Cousin Ines is a college student who collects insects and takes Tomas searching for the blue dragonfly Orthetrum coerulescens — catching which will make him the most intelligent person in the world.
In a town where soccer rules, Uncle Simon is obsessed with rugby. He has traveled to Wales to be a linesman and now he is secretly constructing a rugby pitch on the fairway of a golf course.
A friend of Tomas' aunt tells stories about her lover, a famous architect, eventually revealing why they never married.
And cousin Mateo becomes intrigued by stories about his grandfather, a master carpenter who took part in a carpentry competition with a Welshman.

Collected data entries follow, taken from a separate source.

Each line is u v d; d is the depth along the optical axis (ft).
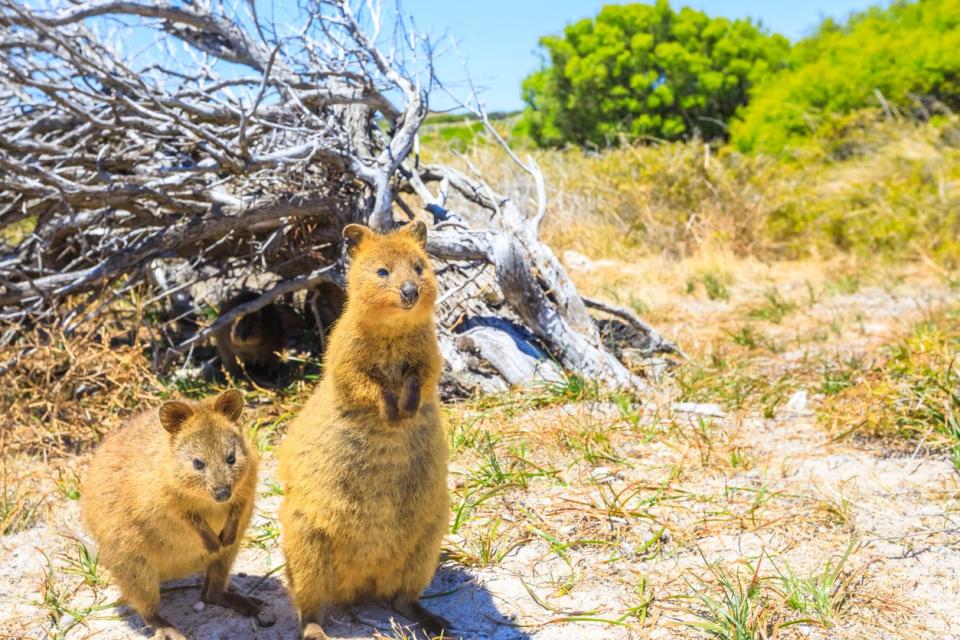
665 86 28.45
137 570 3.76
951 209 12.63
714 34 28.50
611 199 14.05
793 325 8.93
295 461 3.70
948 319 8.18
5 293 6.40
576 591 4.03
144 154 6.69
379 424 3.63
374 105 7.09
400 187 7.76
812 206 13.65
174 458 3.68
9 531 4.74
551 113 29.40
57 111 6.57
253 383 6.65
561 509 4.65
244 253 7.60
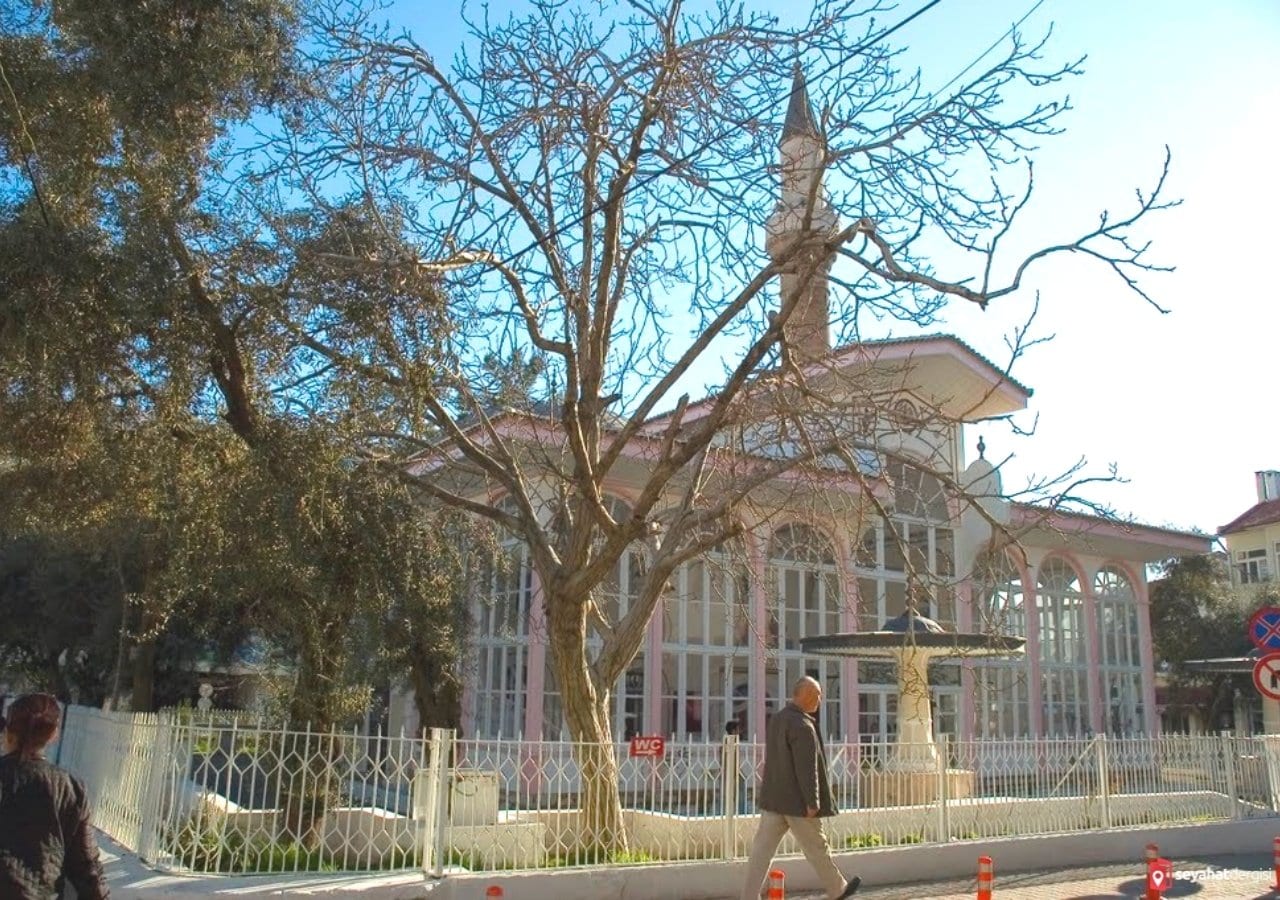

With only a few dark strands, Plants Don't Drink Coffee is a joyful and lighthearted celebration of life. Its stories involve strange and wonderful events but are never fantastic or surreal: the presentation is realistic, anchored by the concreteness of the details and the innocence of the child's perspective. The offbeat plot elements are part of the attraction, however, along with the liveliness of Elorriaga's writing.
Note: I read this to my six year old and she loved it. It was quite a nice way to introduce narrative complexity, with different points of view, temporal complexity, and some epistolary elements. A reworked version of Tomas' strand of the story was published separately as a children's story "The Ears of Grasshoppers", though that has not been translated into English.